CLIMATE: The climate in St. Barth is tropical and dry. The temperature is nearly constant at 28°C in winter, 30° in summer. The sea is at 26°C in winter and 30°C in summer.
Light, cotton clothing is the best choice. Bathing suits are restricted to the beaches, for women, the pareo is king.
LANGUAGE: We are in France here, so the official language is French. English is however, understood practically everywhere.
ELECTRICITY: Voltage in St Barths is 220 V – 60 Hz. Most of the hotels and villas are equipped with 220 – 110v transformers Attention! equipment in 50 Hz from Europe may not operate correctly.

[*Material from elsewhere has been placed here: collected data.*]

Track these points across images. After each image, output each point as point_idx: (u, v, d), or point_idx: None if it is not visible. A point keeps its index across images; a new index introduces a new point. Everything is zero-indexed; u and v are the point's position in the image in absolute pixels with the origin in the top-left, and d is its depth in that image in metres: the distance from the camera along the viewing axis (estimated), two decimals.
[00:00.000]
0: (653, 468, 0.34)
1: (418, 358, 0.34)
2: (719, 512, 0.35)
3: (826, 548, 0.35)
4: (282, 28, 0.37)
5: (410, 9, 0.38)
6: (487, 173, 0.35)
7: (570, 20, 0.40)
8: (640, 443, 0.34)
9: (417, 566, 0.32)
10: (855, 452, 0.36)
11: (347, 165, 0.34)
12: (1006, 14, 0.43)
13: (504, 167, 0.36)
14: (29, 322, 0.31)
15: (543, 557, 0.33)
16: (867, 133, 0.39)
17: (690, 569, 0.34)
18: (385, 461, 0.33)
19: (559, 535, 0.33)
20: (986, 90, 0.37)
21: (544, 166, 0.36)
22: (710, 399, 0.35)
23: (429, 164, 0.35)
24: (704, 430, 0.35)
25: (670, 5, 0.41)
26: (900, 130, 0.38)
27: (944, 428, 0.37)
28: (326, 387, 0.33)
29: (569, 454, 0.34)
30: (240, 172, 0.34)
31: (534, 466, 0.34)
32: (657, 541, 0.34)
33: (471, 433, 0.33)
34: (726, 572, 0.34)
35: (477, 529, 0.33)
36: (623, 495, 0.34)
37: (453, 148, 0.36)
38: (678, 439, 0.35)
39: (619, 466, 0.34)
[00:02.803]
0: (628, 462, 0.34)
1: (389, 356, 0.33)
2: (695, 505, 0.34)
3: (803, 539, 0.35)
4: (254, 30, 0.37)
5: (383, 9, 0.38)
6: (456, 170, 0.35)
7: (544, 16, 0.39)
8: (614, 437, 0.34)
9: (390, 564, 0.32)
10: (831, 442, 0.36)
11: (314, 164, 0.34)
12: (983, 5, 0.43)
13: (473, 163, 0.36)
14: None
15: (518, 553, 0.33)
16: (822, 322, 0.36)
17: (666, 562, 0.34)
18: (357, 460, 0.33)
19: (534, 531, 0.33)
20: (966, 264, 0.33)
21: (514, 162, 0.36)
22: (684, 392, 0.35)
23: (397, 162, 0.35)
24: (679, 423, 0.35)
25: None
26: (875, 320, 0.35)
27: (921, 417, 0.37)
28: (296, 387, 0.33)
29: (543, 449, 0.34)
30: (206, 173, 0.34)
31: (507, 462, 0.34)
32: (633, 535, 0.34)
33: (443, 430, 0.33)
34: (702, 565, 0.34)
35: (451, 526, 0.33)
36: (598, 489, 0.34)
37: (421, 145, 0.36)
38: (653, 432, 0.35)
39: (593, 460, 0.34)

CURRENCY & CREDIT CARDS: The legal currency is the Euro. Dollars however, are accepted everywhere. The exchange rate is subject to fluctuation, so it’s a good idea to check it before you leave. (1 € =+-1 $). Five banks and several ATM’s are at your disposal on the island.
GRATUITIES: Regarding tipping in St Barth, as in France service is included in the bill. However, it is appropriate to leave a pour boire, literally meaning “for a drink” which is a small tip to show appreciation to the wait staff for good service. Most would suggest between 5-10
PHONE & INTERNET SERVICE: Most villas now have WiFi so you will have access to the internet and email from your villa. Ask your rental agent or villa owner if the villa has internet access. The same goes for St Barts hotels. Almost every hotel maintains a WiFi account for guests, and offer the passwords on a temporary basis. For a Fee – St Barth Telecom, a local private company, has installed a “hotspot” covering Gustavia. You need to buy a connection card to surf without limit from Gustavia. Contact St Barth Telecom to find out how to get a card. If connections are very important this might be a good idea because internet access on the island has frequent interruptions so the card may work when regular service is down.

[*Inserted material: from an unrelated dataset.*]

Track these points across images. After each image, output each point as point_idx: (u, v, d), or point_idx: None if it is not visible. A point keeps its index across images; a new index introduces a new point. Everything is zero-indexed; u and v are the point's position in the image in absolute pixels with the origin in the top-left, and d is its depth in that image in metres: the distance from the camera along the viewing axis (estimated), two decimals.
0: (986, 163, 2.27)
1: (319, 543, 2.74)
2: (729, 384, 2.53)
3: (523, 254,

VISA & PASSPORT REQUIREMENTS: All citizens of the European Union must have a valid passport. All visitors must have a valid passport, and according to their country of origin, some visitors must also have a French visa that states COLLECTIVITE DE SAINT BARTHELEMY ET SAINT MARTIN “valid for France except CTOM” or “DFA” (French Departments in the Americas). All visas must be issued by the French Embassy before travel begins.
All American and Canadian citizens arriving in Saint Barth must have a valid passport, as well a round-trip ticket or proof of continuation of travel. A visa is not necessary if the intended stay on the island is inferior to, or equal to, 30 days.
However, the passport must be valid and not expire for at least six months from the date of entry to the territory of St Barthélemy.
CUSTOMS: Dogs are not allowed on island beaches. For hotels and other accommodations, please check in advance regarding their policies on pets.